__Data for processing__
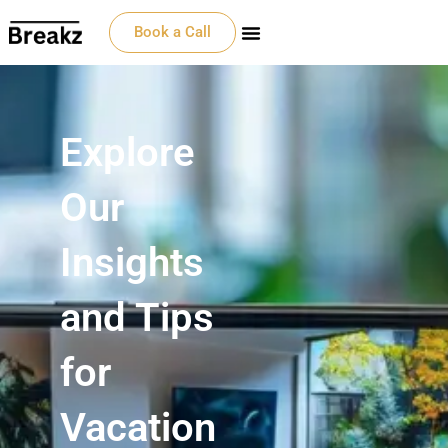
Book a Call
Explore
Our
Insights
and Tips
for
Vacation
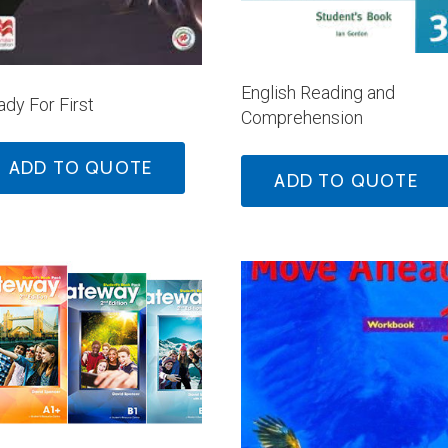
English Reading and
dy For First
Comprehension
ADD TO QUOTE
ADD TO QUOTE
* * *
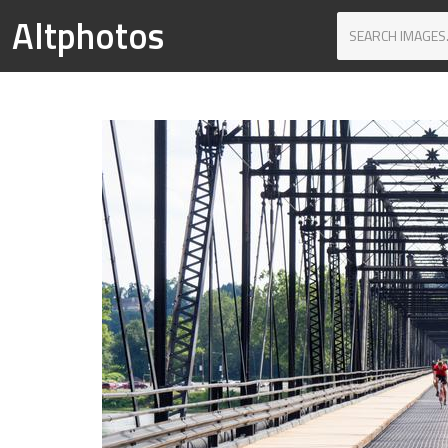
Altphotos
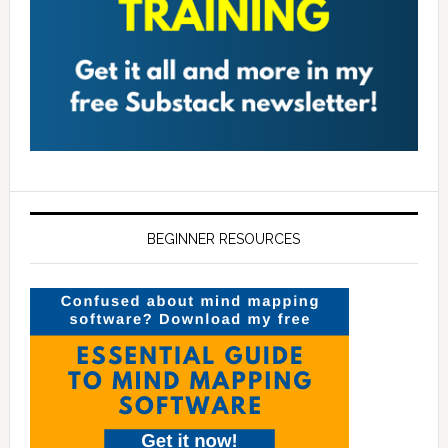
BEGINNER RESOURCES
...
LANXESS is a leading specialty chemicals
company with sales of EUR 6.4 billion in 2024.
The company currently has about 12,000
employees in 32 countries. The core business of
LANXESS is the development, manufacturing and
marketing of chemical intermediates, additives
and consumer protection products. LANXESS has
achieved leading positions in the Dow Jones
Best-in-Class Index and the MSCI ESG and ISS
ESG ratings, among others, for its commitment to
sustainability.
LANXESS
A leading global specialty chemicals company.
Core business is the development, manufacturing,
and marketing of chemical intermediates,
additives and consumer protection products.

__Work required__
Copy each line of the listing in which the word "manufacturing" can be found.

__Your solution__
LANXESS is the development, manufacturing and
Core business is the development, manufacturing,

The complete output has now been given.